A specific regimen studied in patients with advanced hemorrhoids (grades III and IV) used 5–6 teaspoons of psyllium husk with 600 mL of water daily, combined with behavioral modifications. The behavioral side matters too: limiting toilet time to three minutes, avoiding straining, aiming for once-daily bowel movements. Fiber alone without changing how you defecate is less effective than both together.
One practical note: psyllium can interfere with medication absorption. If you're taking any prescription drugs, take psyllium at least two hours before or after your medication.
Wheat dextrin supplements (like Benefiber) are a gentler alternative if psyllium causes gas. They're less bulky but still add meaningful soluble fiber.

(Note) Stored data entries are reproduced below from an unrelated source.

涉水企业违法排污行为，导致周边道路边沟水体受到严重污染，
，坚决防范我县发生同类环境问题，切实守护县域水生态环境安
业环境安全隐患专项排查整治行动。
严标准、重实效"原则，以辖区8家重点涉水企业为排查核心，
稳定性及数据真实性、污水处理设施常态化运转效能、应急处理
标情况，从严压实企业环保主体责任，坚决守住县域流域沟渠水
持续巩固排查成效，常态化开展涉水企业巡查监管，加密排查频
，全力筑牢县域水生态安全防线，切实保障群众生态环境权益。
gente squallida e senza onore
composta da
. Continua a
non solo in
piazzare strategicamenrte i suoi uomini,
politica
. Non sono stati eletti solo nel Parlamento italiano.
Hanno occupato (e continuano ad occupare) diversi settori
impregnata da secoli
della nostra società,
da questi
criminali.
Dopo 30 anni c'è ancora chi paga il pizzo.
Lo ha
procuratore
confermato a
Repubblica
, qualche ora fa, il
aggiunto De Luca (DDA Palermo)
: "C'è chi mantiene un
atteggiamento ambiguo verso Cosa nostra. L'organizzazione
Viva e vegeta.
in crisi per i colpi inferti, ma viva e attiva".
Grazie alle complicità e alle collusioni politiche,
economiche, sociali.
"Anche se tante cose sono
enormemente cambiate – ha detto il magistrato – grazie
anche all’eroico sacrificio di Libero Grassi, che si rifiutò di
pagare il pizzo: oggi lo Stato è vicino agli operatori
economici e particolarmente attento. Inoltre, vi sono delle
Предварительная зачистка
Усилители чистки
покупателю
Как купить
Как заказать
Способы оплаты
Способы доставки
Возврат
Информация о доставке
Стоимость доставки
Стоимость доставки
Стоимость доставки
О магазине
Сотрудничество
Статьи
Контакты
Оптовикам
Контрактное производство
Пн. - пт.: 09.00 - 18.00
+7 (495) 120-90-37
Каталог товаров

A note on when fiber isn't enough
A high-fiber diet is first-line for grade I and grade II hemorrhoids (the mild-to-moderate range) and should be part of every treatment plan for grades III and IV too. But it's not a substitute for medical treatment when symptoms are severe.
Studies confirm that over 90% of mild hemorrhoid and fissure cases respond to non-surgical management with diet and behavior correction. That's a reassuring statistic. But if you're experiencing persistent rectal bleeding, prolapse that won't reduce on its own, or significant pain that isn't improving with dietary changes after 4–6 weeks, you need a proper clinical evaluation. Rectal bleeding in particular should always be assessed — not assumed to be hemorrhoids — to rule out other causes.
Hemorrhoids that are sensitive to IBS-type triggers (think specific FODMAPs causing loose, urgent stools that irritate already-swollen tissue) sometimes need a more targeted dietary approach. If you suspect your gut issues run deeper than hemorrhoids alone, it's worth reading about SIBO and how diet affects gut bacterial overgrowth as a related piece of the puzzle.
Final thoughts
Hemorrhoids are common, manageable, and highly responsive to dietary change for most people. The evidence for fiber is unusually consistent in nutrition research: across multiple randomized controlled trials, it cuts symptoms nearly in half and bleeding risk by half.
The strategy isn't complicated. Eat more plants. Drink more water. Add fiber gradually. Take psyllium if your diet isn't getting you to your daily target. Change how long you spend on the toilet.
None of that is glamorous. But neither is ignoring a problem that responds this well to basic dietary shifts.